Una petizione con quasi 700 firme, tre incontri con gli enti locali tra cui Comune, Capitaneria e Ente Parco del Delta del Po, una manifestazione in spiaggia. Nulla sembra fermare l’imminente abbattimento dei capanni balneari, da effettuare entro il 30 aprile. L’unica strada per salvare i capanni sembrava quella di un ricorso al Tar, ma negli ultimi giorni è sorta l’idea di realizzare un’opera d’arte che ne sancisca definitivamente il valore culturale. È quello che chiedono i capannisti al mosaicista di fama internazionale Marco Bravura, che ha avanzato la possibilità di realizzare un mosaico sul capanno frequentato dalla sua famiglia.
«Il Maestro traduce in parole il sentire di generazioni di frequentatori dei capanni, e davvero sembra impossibile che le istituzioni possano restare insensibili ad un appello del genere, che unisce artisti, persone comuni, arte, tradizioni fatte di semplici manufatti ed un passato ricchissimo di una storia che invece si vuole abbattere e cancellare.
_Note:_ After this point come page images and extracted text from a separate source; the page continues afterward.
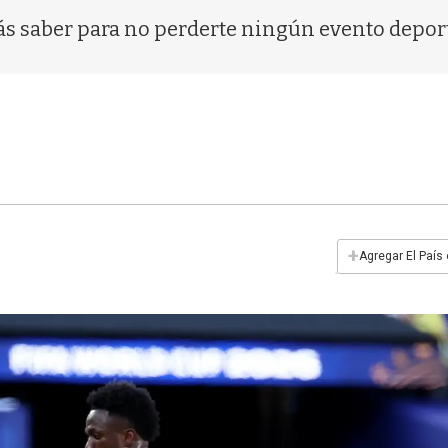
ás saber para no perderte ningún evento depor
+
Agregar El País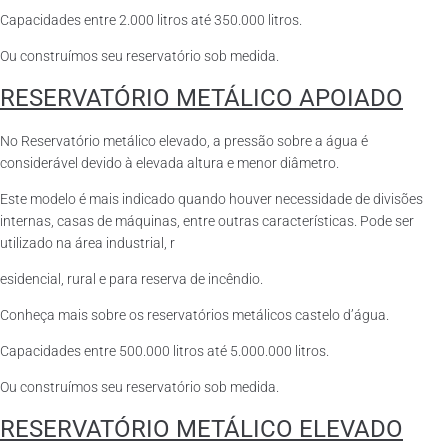
Capacidades entre 2.000 litros até 350.000 litros.
Ou construímos seu reservatório sob medida.
RESERVATÓRIO METÁLICO APOIADO
No Reservatório metálico elevado, a pressão sobre a água é
considerável devido à elevada altura e menor diâmetro.
Este modelo é mais indicado quando houver necessidade de divisões
internas, casas de máquinas, entre outras características. Pode ser
utilizado na área industrial, r
esidencial, rural e para reserva de incêndio.
Conheça mais sobre os reservatórios metálicos castelo d’água.
Capacidades entre 500.000 litros até 5.000.000 litros.
Ou construímos seu reservatório sob medida.
RESERVATÓRIO METÁLICO ELEVADO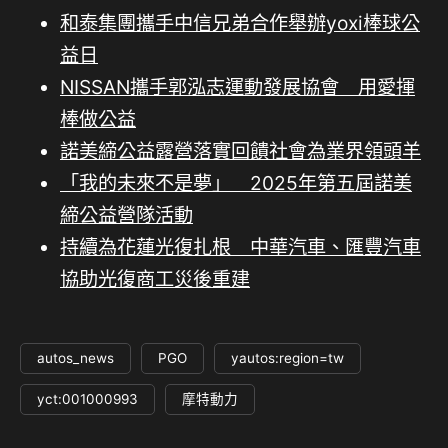
和泰集團攜手中信兄弟合作舉辦yoxi棒球公
益日
NISSAN攜手郭泓志運動發展協會 用愛揮
棒做公益
諾美締公益露營落實回饋社會為業界領頭羊
「我的未來不是夢」 2025年第五屆諾美
締公益營隊活動
持續為花蓮光復扎根 中華汽車、匯豐汽車
協助光復商工災後重建
autos_news
PGO
yautos:region=tw
yct:001000993
摩特動力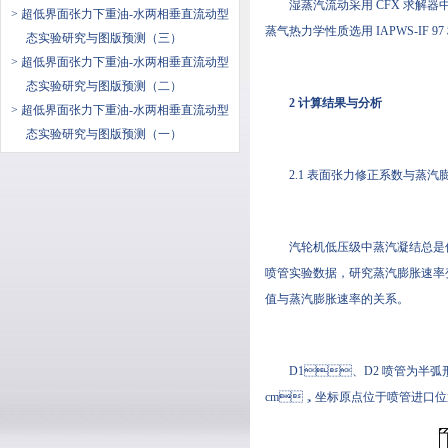
湿蒸汽流动采用 CFX 求解器
> 超低界面张力下重油-水两相垂直流动型
蒸气热力学性质选用 IAPWS-IF 97 
态实验研究与图版预测（三）
> 超低界面张力下重油-水两相垂直流动型
态实验研究与图版预测（二）
2 计算结果与分析
> 超低界面张力下重油-水两相垂直流动型
态实验研究与图版预测（一）
2.1 表面张力修正系数与蒸
汽轮机低压级中蒸汽凝结总是伴随着
喷管实验数据，研究蒸汽膨胀速率
值与蒸汽膨胀速率的关系。
D1、D2 喷管为半弧形非对
cm，坐标原点位于喷管进口位置，喉部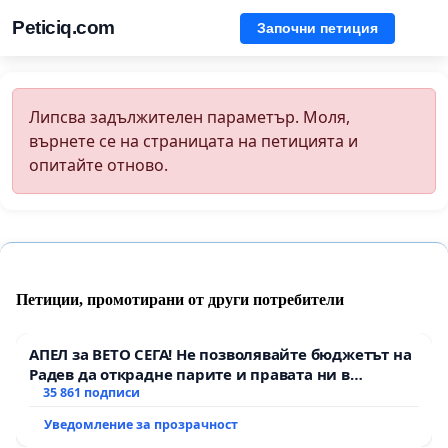
Peticiq.com
Започни петиция
Липсва задължителен параметър. Моля,
върнете се на страницата на петицията и
опитайте отново.
Петиции, промотирани от други потребители
АПЕЛ за ВЕТО СЕГА! Не позволявайте бюджетът на
Радев да открадне парите и правата ни в
тъмното
35 861 подписи
Уведомление за прозрачност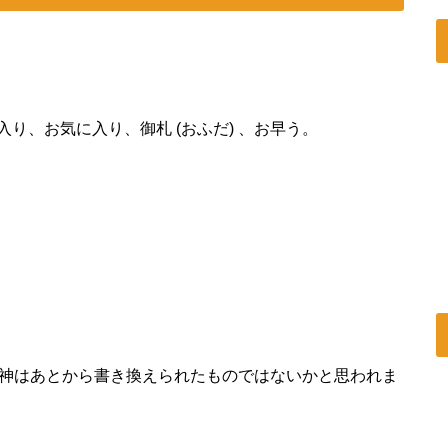
り、お気に入り、御札 (おふだ) 、お早う。
が、神はあとから書き換えられたものではないかと思われま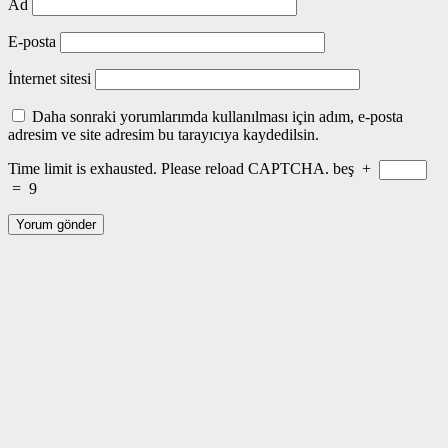
Ad
E-posta
İnternet sitesi
Daha sonraki yorumlarımda kullanılması için adım, e-posta
adresim ve site adresim bu tarayıcıya kaydedilsin.
Time limit is exhausted. Please reload CAPTCHA.
beş
+
=
9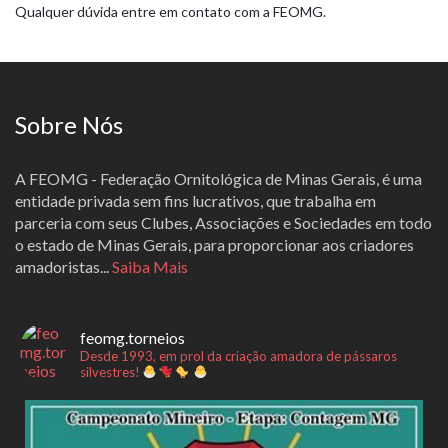
Qualquer dúvida entre em contato com a FEOMG.
Sobre Nós
A FEOMG - Federação Ornitológica de Minas Gerais, é uma
entidade privada sem fins lucrativos, que trabalha em
parceria com seus Clubes, Associações e Sociedades em todo
o estado de Minas Gerais, para proporcionar aos criadores
amadoristas...
Saiba Mais
feomg.torneios
Desde 1993, em prol da criação amadora de pássaros
silvestres!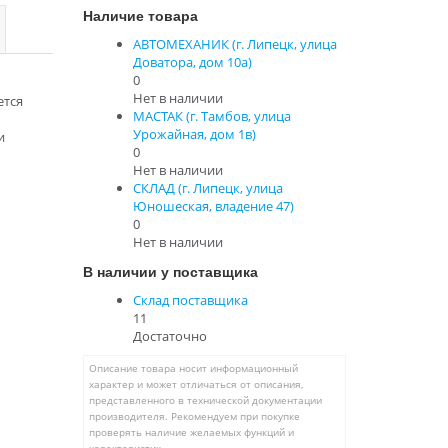
Наличие товара
АВТОМЕХАНИК (г. Липецк, улица
Доватора, дом 10а)
0
Нет в наличии
ется
МАСТАК (г. Тамбов, улица
Урожайная, дом 1в)
и
0
Нет в наличии
СКЛАД (г. Липецк, улица
Юношеская, владение 47)
0
Нет в наличии
В наличии у поставщика
Склад поставщика
11
Достаточно
Описание товара носит информационный
характер и может отличаться от описания,
представленного в технической документации
производителя. Рекомендуем при покупке
проверять наличие желаемых функций и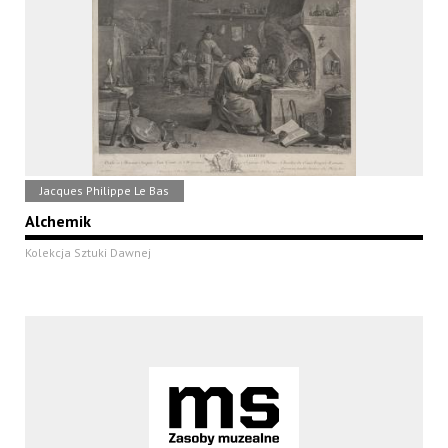
Jacques Philippe Le Bas
Alchemik
Kolekcja Sztuki Dawnej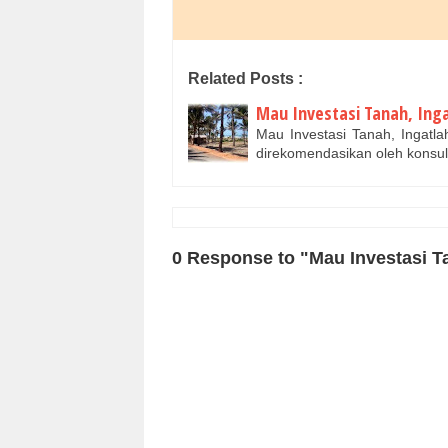
Related Posts :
Mau Investasi Tanah, Inga
Mau Investasi Tanah, Ingatla
direkomendasikan oleh konsu
0 Response to "Mau Investasi Ta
Ma non solo: il paesaggio dei capanni è entrato nell’immaginario anche di chi non li adopera, basti ricordare il famoso e meraviglioso scatto di Luigi Ghirri, o le tante opere di artisti che li ritraggono, e quindi rappresenta un patrimonio culturale collettivo e condiviso per tutti i cittadini», commentano i capannisti.
«E come non ricordare che la prima legge di tutela del paesaggio in Italia fu scritta proprio a Ravenna dal Senatore Rava nel lontano 1905, per salvare la Pineta di Classe, ed il motivo che ne determinò la salvezza fu non tanto la sua importanza ambientale (sia pure grandissima) ma il fatto che essa veniva narrata da illustrissimi artisti, come Dante, Botticelli, Boccaccio, Byron».
«Domandiamo quindi al Maestro Bravura – ma anche agli altri mosaicisti ed artisti che lavorano o sono legati alla nostra città – di poter realizzare una sua opera sulle pareti o sui tetti dei loro capanni, per conservare e proteggere con la luce della cultura e dell’attenzione ciò che ci è stato tramandato», concludono i capannisti.
È intervenuto nel dibattito sui capanni anche Silvio Gordini, ex presidente dell’associazione, che sottolinea come al Comune sembrino interessare solo quelle attività che portano soldi, ignorando invece il turismo ‘povero’.
«Sono stato il presidente dell’Associazione dei capannisti balneari per 40 anni, dalla nascita nel 1966 al 2006. Non posso quindi tacere assistendo a una storica tradizione che rischia di essere cancellata ad opera di una Giunta di centrosinistra, che, cieca e sorda ad ogni richiesta e ad ogni ragione, ha deciso di abbattere i pochi capanni in legno ancora esistenti sulle nostre spiagge, quasi siano degli intrusi, fuori contesto, dannosi per l’ambiente», esordisce Silvio Gordini.
«Chi ha preso questa decisione è votato alla cementificazione o agli happy hours, che richiamano danaro e rendono spiagge e pinete simili ad immondezzai, non tenendo conto del turismo “più povero”. Ignorando l’età media avanzata dei capannisti (tra 70 e 90 anni), ha imposto, con una presa di posizione dura, drastica e non negoziabile la rimozione di questi manufatti, duri coi deboli, tolleranti coi forti. Non è un concezione di sinistra», continua Gordini.
È un’ordinanza del Comune a imporre ai proprietari – a cui da anni non è rinnovato il titolo di concessione nonostante i pagamenti – a chiedere di liberare lo spazio demaniale.
«Contrariamente a quanto si potesse immaginare – sottolinea l’ex presidente – è stato proprio il nostro Comune, l’ente per natura più vicino ai cittadini, a decretare la fine di una tradizione che per molti ha rappresentato e rappresenterebbe l’unico momento di riposo e di contatto col mare. Non dei militari, non dei funzionari statali, non dei dirigenti regionali, ma un’amministrazione locale di centrosinistra».